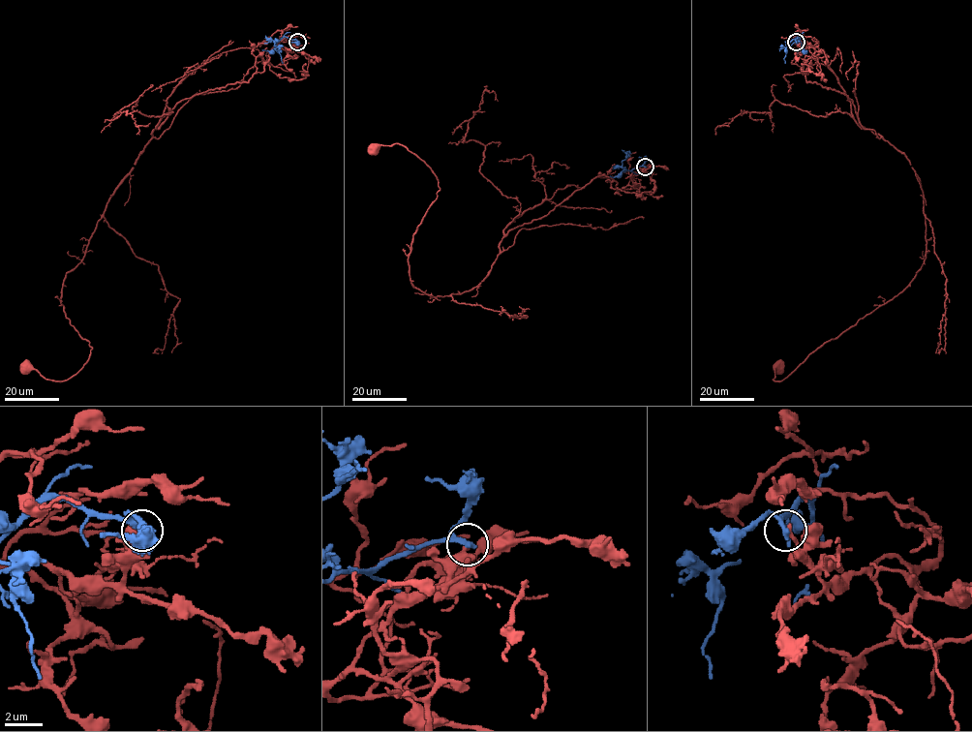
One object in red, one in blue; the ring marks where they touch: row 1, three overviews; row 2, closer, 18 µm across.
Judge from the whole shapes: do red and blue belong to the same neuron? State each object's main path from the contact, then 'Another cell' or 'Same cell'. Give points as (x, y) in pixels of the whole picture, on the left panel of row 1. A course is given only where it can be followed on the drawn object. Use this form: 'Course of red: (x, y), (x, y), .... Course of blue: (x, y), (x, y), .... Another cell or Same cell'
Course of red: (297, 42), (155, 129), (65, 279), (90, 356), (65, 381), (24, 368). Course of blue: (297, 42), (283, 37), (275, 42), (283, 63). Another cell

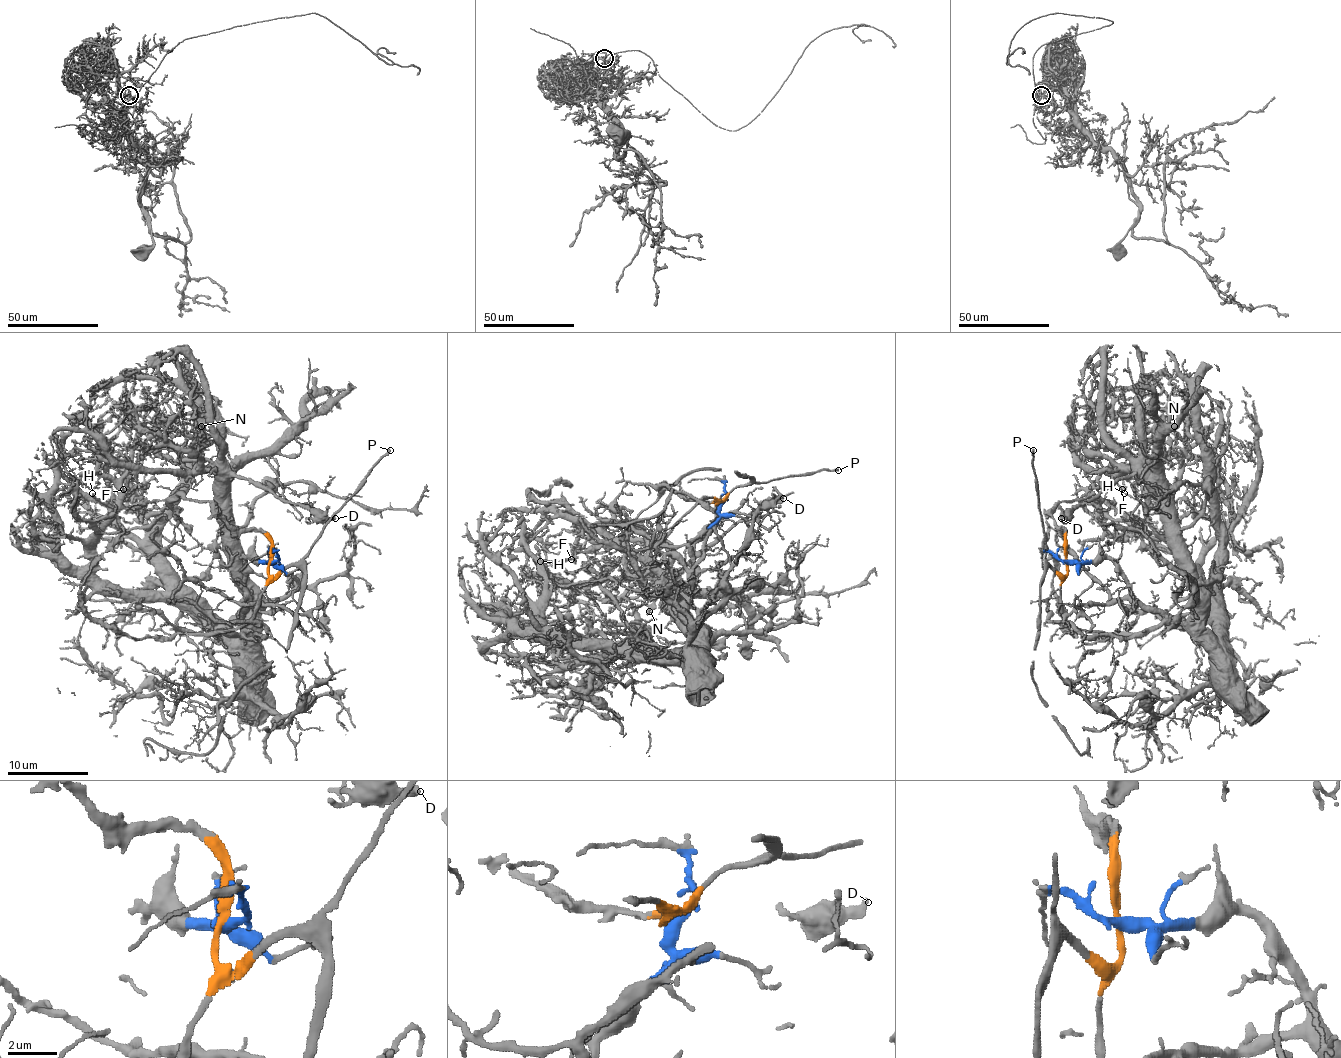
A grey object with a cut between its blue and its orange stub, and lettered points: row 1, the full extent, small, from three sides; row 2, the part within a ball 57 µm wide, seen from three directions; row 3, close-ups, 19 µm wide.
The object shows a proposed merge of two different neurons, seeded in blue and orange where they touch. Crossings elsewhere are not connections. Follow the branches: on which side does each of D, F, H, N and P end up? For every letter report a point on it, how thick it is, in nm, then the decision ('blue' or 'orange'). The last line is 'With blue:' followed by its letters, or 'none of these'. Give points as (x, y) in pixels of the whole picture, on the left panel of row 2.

* YOUR INSTRUCTIONS *
All of the listing should be transcribed exactly, but none of its images.

* ANSWER BOX *
One object in red, one in blue; the ring marks where they touch: row 1, three overviews; row 2, closer, 18 µm across.
Judge from the whole shapes: do red and blue belong to the same neuron? State each object's main path from the contact, then 'Another cell' or 'Same cell'. Give points as (x, y) in pixels of the whole picture, on the left panel of row 1. A course is given only where it can be followed on the drawn object. Use this form: 'Course of red: (x, y), (x, y), .... Course of blue: (x, y), (x, y), .... Another cell or Same cell'
Course of red: (297, 42), (155, 129), (65, 279), (90, 356), (65, 381), (24, 368). Course of blue: (297, 42), (283, 37), (275, 42), (283, 63). Another cell

A grey object with a cut between its blue and its orange stub, and lettered points: row 1, the full extent, small, from three sides; row 2, the part within a ball 57 µm wide, seen from three directions; row 3, close-ups, 19 µm wide.
The object shows a proposed merge of two different neurons, seeded in blue and orange where they touch. Crossings elsewhere are not connections. Follow the branches: on which side does each of D, F, H, N and P end up? For every letter report a point on it, how thick it is, in nm, then the decision ('blue' or 'orange'). The last line is 'With blue:' followed by its letters, or 'none of these'. Give points as (x, y) in pixels of the whole picture, on the left panel of row 2.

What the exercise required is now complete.